Question: Dense Nodes with Millions of Relations?

There are perhaps 250 countries in the world.

  • If you have People nodes, and Country nodes
  • and if you have millions of people (eg: representing the 1+ countries which people have ever visited)
  • then some of these Country nodes will have tens of thousands, perhaps hundreds of thousands or millions of relationships ...

What I am wondering is "I am sure that Neo can cope with this, but is this truly a sane way to model data"?

It strikes me that perhaps it is more sane / less likely to cause query explosions, if Country nodes are somehow "sharded", eg: with something like:

(p:Person {uid:42})-[:Visited]->(c:Country {name:"France", uid:42})

...so that (assuming we are most interested in the :Visited forward relationship, each Person has a small cluster of per-Person-sharded Country nodes associated with them.

What do other folks think, please? Both approaches have pros/cons that I can see...

Apparently relevant link:

Further, from @mark.needham a few years ago, touching on CREATE UNIQUE (which may be defunct now?) but regarding an effect that I may be encountering, that csv-importing and merging relationships to dense/ish nodes may be slowing as the relationship count rises.

Sample code:

USING PERIODIC COMMIT LOAD CSV WITH HEADERS FROM "file:/foo.csv" AS batch
WITH batch WHERE (batch.FOO <> "")
MATCH (a:Person {uid:toInteger(batch.UID)}), (x:Foo {nonce:batch.FOO})
MERGE (a)-[ax:PersonToFoo]->(x)
ON CREATE SET ax.weight = toInteger(batch.WEIGHT)
ON MATCH SET ax.weight = ax.weight + toInteger(batch.WEIGHT)
; 

...where a and x have been pre-created in previous runs, per the suggestion from @michael.hunger in Tip: Avoiding Slow & Messy Conditionals (or: splitting input) in Cypher for bulk import LOAD CSV? - #2 by michael.hunger

(edit: there are tens-of-millions of relations to create, from a multi-gigabyte CSV file; there are also UNIQUE constraints on a.uid and x.nonce)

Mark's Blog Link: Neo4j: MERGE'ing on super nodes | Mark Needham

Actually there is a specific cypher operator for that MERGE(INTO) which takes the two node degrees into account.

And starts from the smaller side to check if a relationship exists between the two.

Your statement also has to write for every line.

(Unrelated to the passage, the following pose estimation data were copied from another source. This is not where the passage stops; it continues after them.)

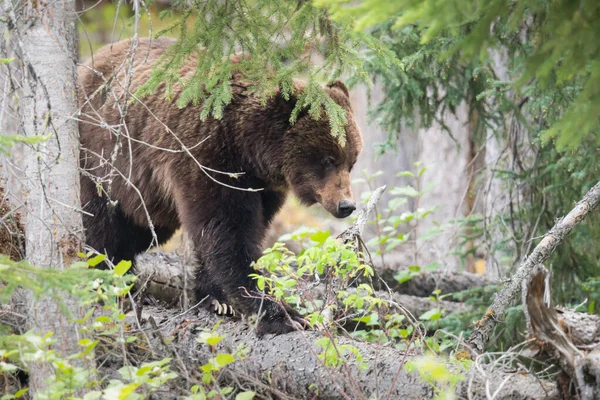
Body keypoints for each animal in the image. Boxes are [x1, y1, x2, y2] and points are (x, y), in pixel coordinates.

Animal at [78, 37, 364, 336]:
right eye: (329, 159)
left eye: (351, 161)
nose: (346, 205)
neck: (249, 147)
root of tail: (87, 64)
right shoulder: (209, 157)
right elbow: (227, 232)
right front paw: (284, 315)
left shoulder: (262, 187)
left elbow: (237, 232)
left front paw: (217, 299)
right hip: (101, 158)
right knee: (102, 224)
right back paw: (109, 281)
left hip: (146, 195)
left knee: (137, 228)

Something that can be helpful in general for this kind of statement is to aggregate first
and then create the data after.
(But that would not work with USING PERIODIC COMMIT (for > 1M rels), so you'd have to use apoc.periodic.iterate)

call apoc.periodic.iterate('
LOAD CSV WITH HEADERS FROM "file:/foo.csv" AS batch 
WITH batch WHERE (batch.FOO <> "") 
RETURN toInteger(batch.UID) as person, batch.FOO as foo, sum(toInteger(batch.WEIGHT)) as weight
','
MATCH (a:Person {uid:person}), (x:Foo {nonce:foo}) 
MERGE (a)-[ax:PersonToFoo]->(x) 
SET ax.weight = ax.weight + weight
',{batchSize:10000})
1 Like

Hi @michael.hunger - thank you for the response; and I take your point about the aggregation, that makes sense, I may try it. But where you say:

...I don't really understand what you mean; is there a different kind of MERGE that I should be using?

Nope that's automatic, you see the difference in the query plan.